In Diary of a Bad Year – his new novel – Coetzee has a short chapter in amongst his musings on various themes that concern the intellectual today. The origins of the State, Machiavelli, anarchism, .. and Universities (I’m still reading the book and finding it quite complex but rewarding to read the three parallel narratives all at once, instead of reading one right through and then going on to the next …).
The writer is no stranger to universities having taught at the University of Cape Town for most of his academic career. If we have anything in common we are both ex-South African academics who now live in the Antipodes (Coetzee is in Adelaide) – but beyond that very minor coincidence I remain totally in awe of his writing.
Having dealt to postmodern literary theory in the previous ‘chapter’ (it’s not a conventional book at all in terms of structure) Coetzee laments the loss of the powers of the professoriate to the scrutiny of professsional managers, as the creeping managerialism of the 80s and 90s eroded ‘academic freedom’. He recalls Poland under Communist rule, where dissident academics held covert night classes on topics that were banned from the official curriculum decided by the State: “If the spirit of the university is to survive, something along those lines may have to come into being in countries where tertiary education has become wholly subordinate to business principles.
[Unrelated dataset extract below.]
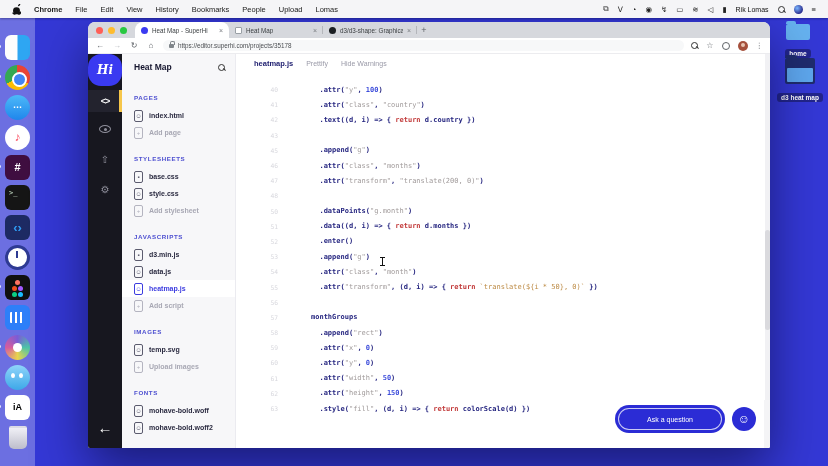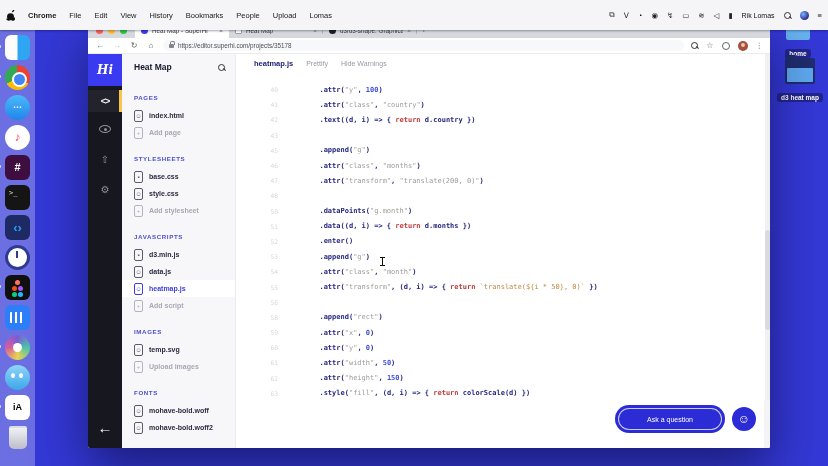"Chrome" .menubar { height: 30px -> 18px; padding: 0 6px -> 0 12px }
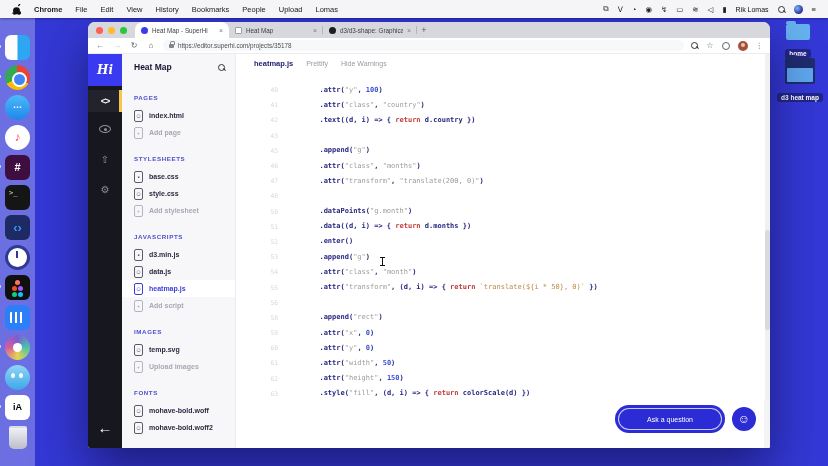"Hi" .logo { border-radius: none -> 13px }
In other words, the real university may have to move into people’s homes and grant degrees for which the sole backing will be the names of the scholars who sign the certificates.” (p31-32, emphasis added)
Maybe I should put that on the agenda for the next Academic Board meeting!
But seriously, isn’t the real university already in our homes ? Wiki-pedia/wiki-versity, Open knowledge/content, the whole internet itself. The ‘network way’, infinite connectivism, and the revival of Illich, PLEs and self-directed autonomous learning. But here in the line above is the kernel of the debate – what is a degree and who pays for it, legitimates and accredits it, awards it ?? The content of knowledge has been set free from its ivory container, but the official stamp of validation that you know it is still very much locked up in the degree-granting system (see Joseph Axelrod’s The University Teacher as Artist for an early take on this…).
So the problem is not in increasing the amount of open content and developing more complex social and connective software to link learners. The relentless iterating towards openness driven by networked educational technologies is now bumping up against the ‘technologies of power’ – in Foucault’s phrase – that lock students into pathways and control the degree-granting system. I spoke about this at e-Fest but as yet don’t see exactly how the institution – with the increasing dominance of corporate managerialism and ever-declining government funding – is going to meekly surrender the power of awarding qualifications to individual scholars. Perhaps it may happen that informal webs and extra-mural communities of practice will begin to gain some traction as learners grow increasingly frustrated with rigid curricula – in this Illichian vision the ‘degree’ is legitimated by the collective as the novice is inducted into disciplinary expertise. Open-source BAs and BScs …. ? Well why not – we have open-source pharmaceuticals, Moodle and Linux. But the sheer scale of the economic investment in the university is such that it will take a total dismantling of the system to achieve a ‘personal degree-gaining environment’….
The real university is in our homes, for free, but we still have to pay for the degree.
i live in hope that the scope of my practice goes beyond certification 🙂 Having worked in mental health certifying leaves a bad taste.
A possibility is certification through non formal RPL- however a fiscally driven education institution would be/is unwilling.
Deschooling society has never been more confronted than it is today- the education being freely available but the issue now becomes one of more overt power and control. Viva the revolution ?
Alternately the institutions soften the walls of the ivory towers such that learning is less geographically located and more facilitative…
Doesnt move the fiscal shackles though.
Might need to start posting that the views expressed are my own and do not in any way reflect the views of my empoyeeing institution!